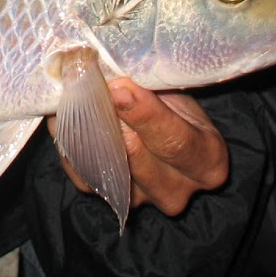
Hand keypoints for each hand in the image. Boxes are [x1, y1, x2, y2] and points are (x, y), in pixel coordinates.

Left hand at [52, 83, 228, 215]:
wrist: (157, 121)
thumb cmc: (169, 101)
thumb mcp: (172, 89)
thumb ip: (150, 87)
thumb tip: (114, 77)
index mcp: (207, 161)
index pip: (177, 142)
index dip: (147, 116)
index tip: (120, 90)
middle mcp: (178, 190)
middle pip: (138, 159)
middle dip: (110, 120)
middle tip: (88, 87)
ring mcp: (142, 199)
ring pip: (107, 168)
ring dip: (87, 130)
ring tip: (76, 96)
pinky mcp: (109, 198)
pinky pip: (83, 173)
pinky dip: (72, 143)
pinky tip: (68, 116)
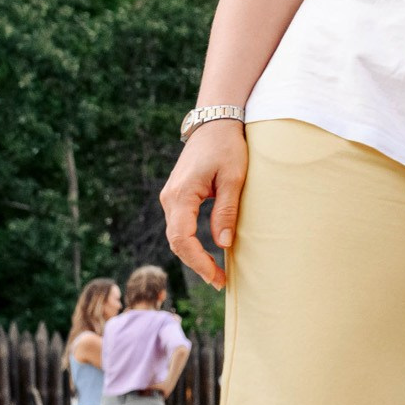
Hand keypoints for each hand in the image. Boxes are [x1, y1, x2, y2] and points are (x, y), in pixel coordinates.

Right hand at [162, 120, 249, 289]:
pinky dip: (192, 243)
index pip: (183, 239)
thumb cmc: (227, 147)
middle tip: (221, 281)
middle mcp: (170, 198)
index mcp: (181, 195)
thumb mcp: (233, 178)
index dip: (199, 262)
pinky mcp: (177, 196)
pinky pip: (180, 226)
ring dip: (194, 255)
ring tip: (217, 273)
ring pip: (177, 236)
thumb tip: (223, 243)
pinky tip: (209, 252)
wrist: (214, 123)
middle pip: (177, 241)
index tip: (217, 277)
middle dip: (197, 264)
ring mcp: (171, 197)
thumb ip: (226, 210)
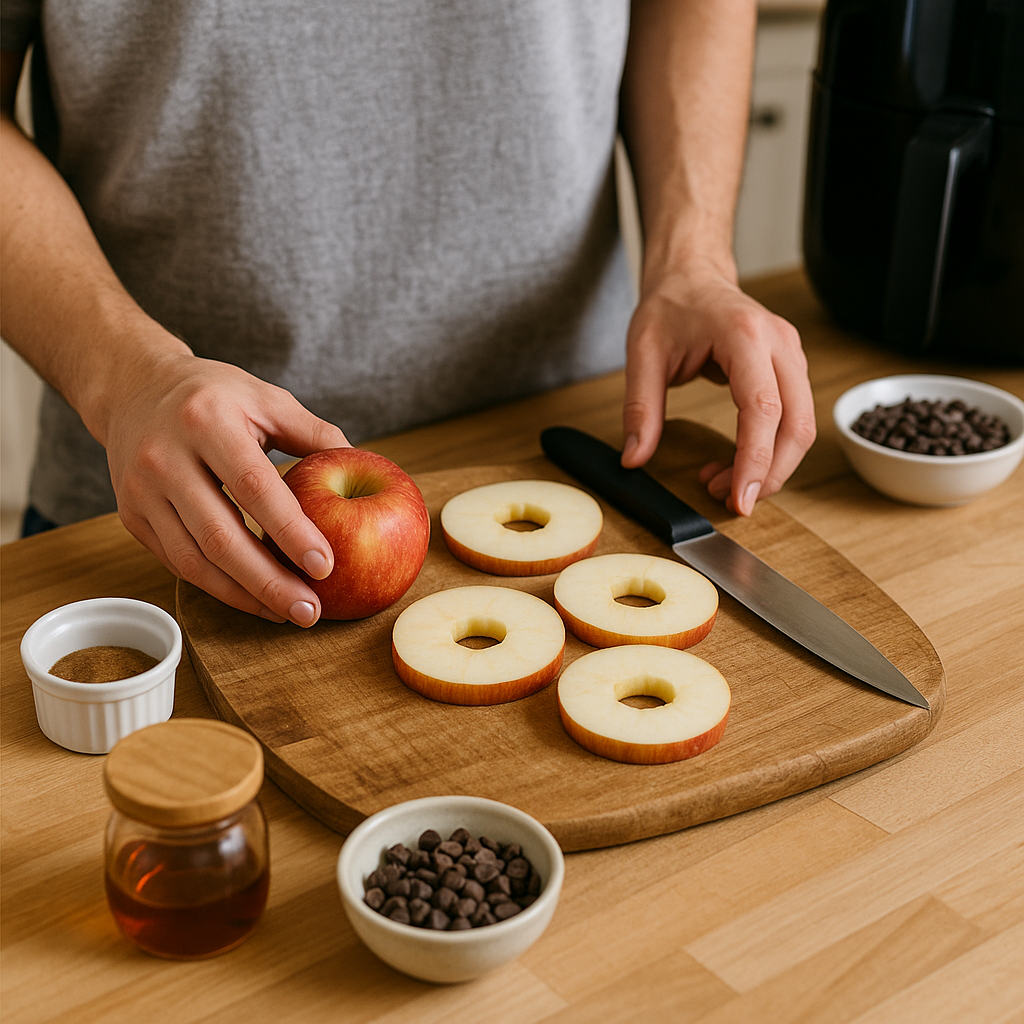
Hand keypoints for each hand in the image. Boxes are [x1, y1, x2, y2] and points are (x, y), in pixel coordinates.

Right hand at [102, 349, 349, 625]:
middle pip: (220, 537)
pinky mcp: (132, 516)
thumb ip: (315, 433)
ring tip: (287, 614)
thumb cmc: (214, 395)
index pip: (254, 487)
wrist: (135, 389)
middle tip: (310, 611)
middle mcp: (165, 457)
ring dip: (244, 595)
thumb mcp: (266, 397)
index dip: (290, 531)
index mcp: (206, 421)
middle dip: (269, 582)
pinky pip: (178, 563)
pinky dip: (218, 587)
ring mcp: (141, 491)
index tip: (325, 566)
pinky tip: (254, 598)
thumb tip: (362, 466)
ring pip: (194, 561)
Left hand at [620, 261, 815, 514]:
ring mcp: (791, 355)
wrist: (692, 274)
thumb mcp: (642, 354)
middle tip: (728, 502)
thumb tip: (634, 458)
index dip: (755, 461)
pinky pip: (792, 419)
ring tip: (720, 482)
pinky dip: (769, 450)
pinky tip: (734, 462)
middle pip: (797, 425)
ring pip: (801, 427)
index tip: (739, 500)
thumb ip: (640, 409)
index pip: (763, 410)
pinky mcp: (790, 368)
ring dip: (769, 466)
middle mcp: (778, 344)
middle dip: (768, 474)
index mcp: (744, 336)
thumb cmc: (671, 306)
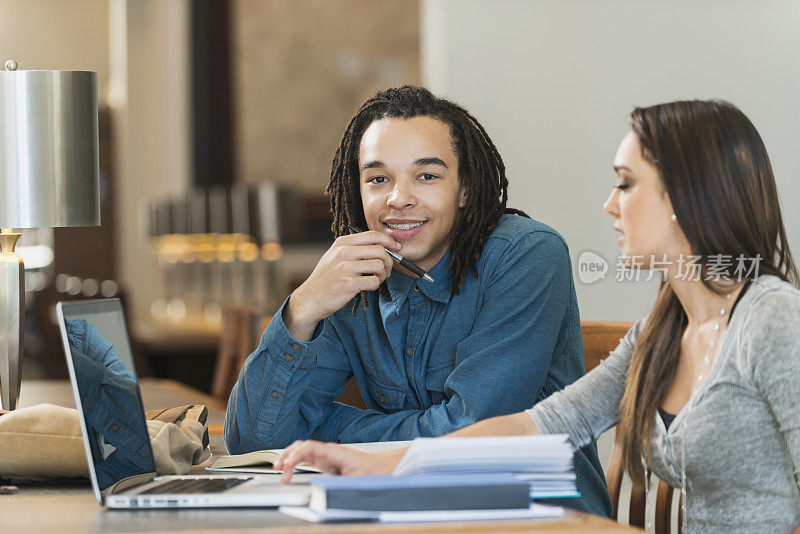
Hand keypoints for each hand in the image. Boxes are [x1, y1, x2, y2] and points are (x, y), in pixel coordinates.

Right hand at [273, 440, 404, 482]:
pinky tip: (289, 466)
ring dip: (289, 455)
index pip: (308, 449)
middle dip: (287, 455)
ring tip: (277, 466)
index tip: (285, 470)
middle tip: (276, 468)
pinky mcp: (328, 461)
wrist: (383, 467)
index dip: (294, 458)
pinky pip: (308, 456)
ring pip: (303, 449)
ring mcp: (327, 455)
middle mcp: (329, 451)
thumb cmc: (373, 471)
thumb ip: (339, 484)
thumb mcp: (356, 481)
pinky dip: (296, 459)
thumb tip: (322, 489)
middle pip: (302, 446)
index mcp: (334, 452)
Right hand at [285, 231, 400, 340]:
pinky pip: (374, 281)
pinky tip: (368, 286)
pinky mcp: (348, 284)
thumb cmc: (326, 278)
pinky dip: (375, 285)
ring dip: (383, 274)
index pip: (372, 235)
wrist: (310, 298)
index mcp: (341, 243)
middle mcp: (343, 252)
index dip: (389, 240)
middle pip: (380, 250)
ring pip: (379, 265)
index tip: (397, 247)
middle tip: (387, 270)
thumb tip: (382, 245)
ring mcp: (345, 268)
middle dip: (390, 261)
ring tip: (376, 279)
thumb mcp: (334, 256)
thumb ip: (353, 248)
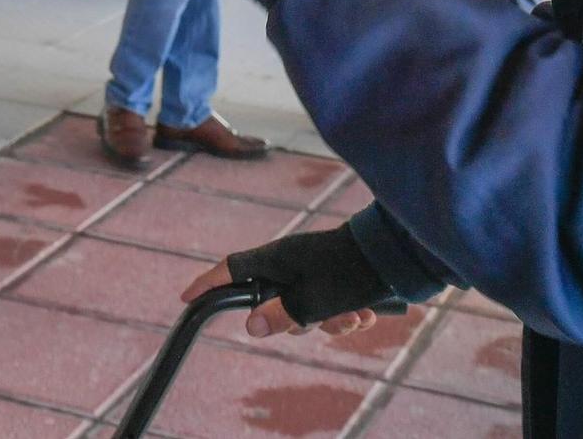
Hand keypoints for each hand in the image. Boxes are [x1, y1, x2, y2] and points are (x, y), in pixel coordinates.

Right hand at [183, 261, 378, 338]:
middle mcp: (290, 262)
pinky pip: (326, 303)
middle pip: (272, 300)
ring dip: (328, 321)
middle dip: (296, 321)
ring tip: (354, 317)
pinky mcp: (334, 275)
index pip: (232, 270)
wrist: (395, 255)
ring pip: (304, 306)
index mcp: (276, 259)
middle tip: (320, 322)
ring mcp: (312, 267)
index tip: (187, 298)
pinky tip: (365, 314)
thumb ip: (279, 316)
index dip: (208, 284)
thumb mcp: (312, 302)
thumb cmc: (349, 273)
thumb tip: (250, 327)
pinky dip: (342, 314)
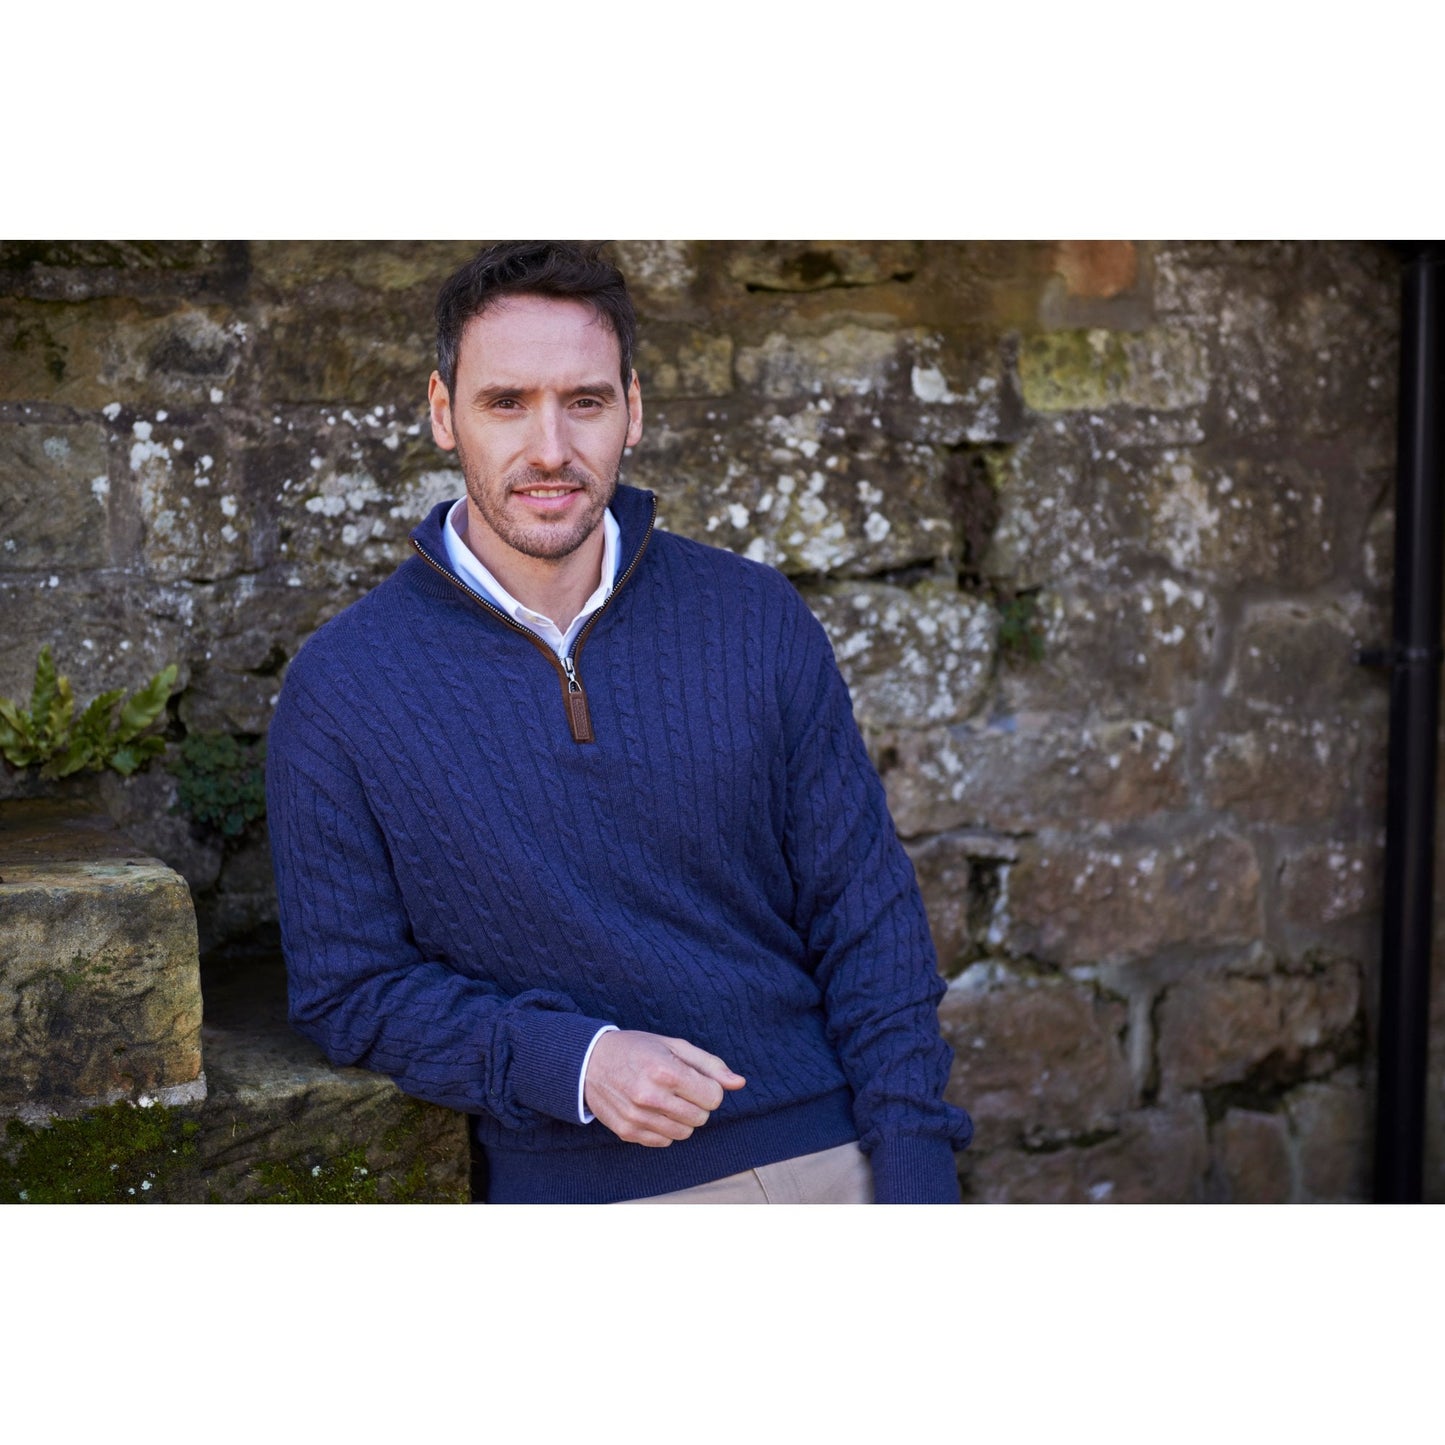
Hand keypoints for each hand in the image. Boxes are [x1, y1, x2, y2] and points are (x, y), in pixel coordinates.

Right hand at [584, 1031, 745, 1146]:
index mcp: (666, 1071)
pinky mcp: (628, 1132)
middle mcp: (650, 1097)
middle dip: (697, 1104)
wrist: (590, 1061)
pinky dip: (664, 1129)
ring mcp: (637, 1118)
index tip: (694, 1079)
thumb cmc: (637, 1049)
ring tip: (666, 1099)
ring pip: (684, 1133)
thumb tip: (739, 1083)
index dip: (709, 1088)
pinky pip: (664, 1142)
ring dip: (682, 1118)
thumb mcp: (674, 1046)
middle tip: (680, 1089)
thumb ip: (710, 1065)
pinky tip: (652, 1110)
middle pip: (701, 1118)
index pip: (713, 1097)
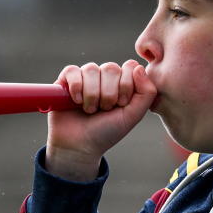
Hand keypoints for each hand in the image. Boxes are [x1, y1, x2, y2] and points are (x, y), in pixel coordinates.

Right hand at [46, 59, 155, 180]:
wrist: (80, 146)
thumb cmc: (107, 132)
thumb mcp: (133, 115)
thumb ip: (147, 93)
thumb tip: (139, 67)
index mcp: (122, 82)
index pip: (129, 66)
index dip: (126, 86)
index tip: (121, 105)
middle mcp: (104, 77)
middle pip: (111, 68)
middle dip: (109, 93)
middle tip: (104, 110)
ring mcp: (85, 77)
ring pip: (91, 69)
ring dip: (92, 94)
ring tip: (90, 110)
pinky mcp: (65, 80)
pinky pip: (72, 71)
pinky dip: (76, 87)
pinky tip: (76, 101)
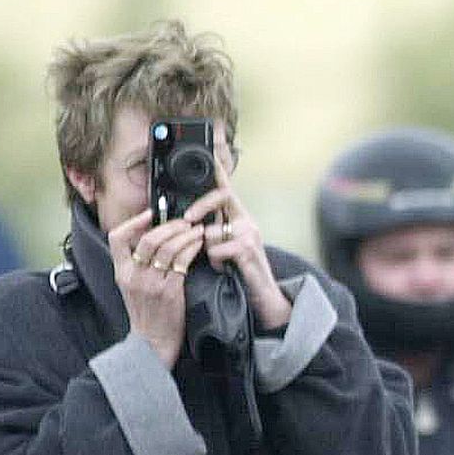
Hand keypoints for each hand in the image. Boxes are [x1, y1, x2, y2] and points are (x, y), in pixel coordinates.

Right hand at [110, 209, 204, 368]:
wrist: (152, 343)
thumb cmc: (147, 314)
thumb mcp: (132, 287)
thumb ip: (137, 265)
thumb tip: (154, 238)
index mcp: (121, 272)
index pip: (117, 238)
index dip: (134, 222)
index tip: (151, 214)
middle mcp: (133, 276)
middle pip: (148, 239)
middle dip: (169, 225)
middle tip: (184, 221)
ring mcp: (151, 283)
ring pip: (167, 248)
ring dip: (185, 235)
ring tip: (196, 230)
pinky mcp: (169, 291)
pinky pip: (182, 262)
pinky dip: (192, 248)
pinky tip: (199, 244)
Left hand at [183, 166, 292, 329]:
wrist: (266, 299)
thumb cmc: (243, 276)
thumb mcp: (226, 250)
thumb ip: (212, 234)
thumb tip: (190, 224)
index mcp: (240, 220)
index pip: (226, 190)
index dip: (218, 171)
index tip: (210, 154)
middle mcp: (247, 222)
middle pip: (220, 197)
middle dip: (199, 206)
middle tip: (187, 218)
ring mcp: (250, 234)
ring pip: (211, 229)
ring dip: (206, 248)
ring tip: (217, 262)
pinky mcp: (248, 250)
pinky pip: (216, 248)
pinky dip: (215, 261)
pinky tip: (224, 270)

----------

# What the task requires
Starting at the line above that has "middle mcp: (178, 190)" and ending at the line that has "index dip: (755, 461)", copy each line exactly, leaving the pictures out and adding nothing.

# Task response
middle mcp: (178, 190)
middle pip: (138, 159)
middle dip: (110, 120)
middle tip: (88, 87)
ring mcp: (142, 199)
ring pip: (107, 168)
ring dip: (87, 130)
ring tip: (76, 96)
pinky mcp: (109, 198)
pinky pip: (83, 173)
pinky dip: (72, 143)
pinky tip: (68, 116)
Hand keypoints for each hand in the image. Boxes are [x1, y1, x2, y2] and points are (x, y), in pixel coordinates.

Right hand at [162, 120, 249, 289]:
pinky dip: (192, 243)
index pip: (183, 239)
thumb cmc: (227, 147)
middle tip: (221, 281)
middle mcp: (170, 198)
index mcp: (181, 195)
thumb mcp: (233, 178)
index dip: (199, 262)
pinky mcp: (177, 196)
pinky pip: (180, 226)
ring dip: (194, 255)
ring tip: (217, 273)
ring pip: (177, 236)
thumb tip: (223, 243)
pinky tip: (209, 252)
wrist: (214, 123)
middle pip: (177, 241)
index tip: (217, 277)
middle dip: (197, 264)
ring mcp: (171, 197)
thumb ip: (226, 210)
Hand keypoints for each hand in the image. Boxes are [x1, y1, x2, y2] and points are (x, y), in pixel coordinates.

Right hand at [102, 349, 349, 625]:
middle pip: (220, 537)
pinky mcp: (132, 516)
thumb ip: (315, 433)
ring tip: (287, 614)
thumb cmc: (214, 395)
index pip: (254, 487)
wrist: (135, 389)
middle tip: (310, 611)
middle mcp: (165, 457)
ring dip: (244, 595)
thumb mcp: (266, 397)
index dip: (290, 531)
index mcp: (206, 421)
middle dip: (269, 582)
pinky pip: (178, 563)
pinky dip: (218, 587)
ring mcp: (141, 491)
index tip: (325, 566)
pinky tip: (254, 598)
thumb tip: (362, 466)
ring pip: (194, 561)
Left hand at [620, 261, 815, 514]:
ring mcp: (791, 355)
wrist: (692, 274)
thumb mcp: (642, 354)
middle tip: (728, 502)
thumb tip: (634, 458)
index dip: (755, 461)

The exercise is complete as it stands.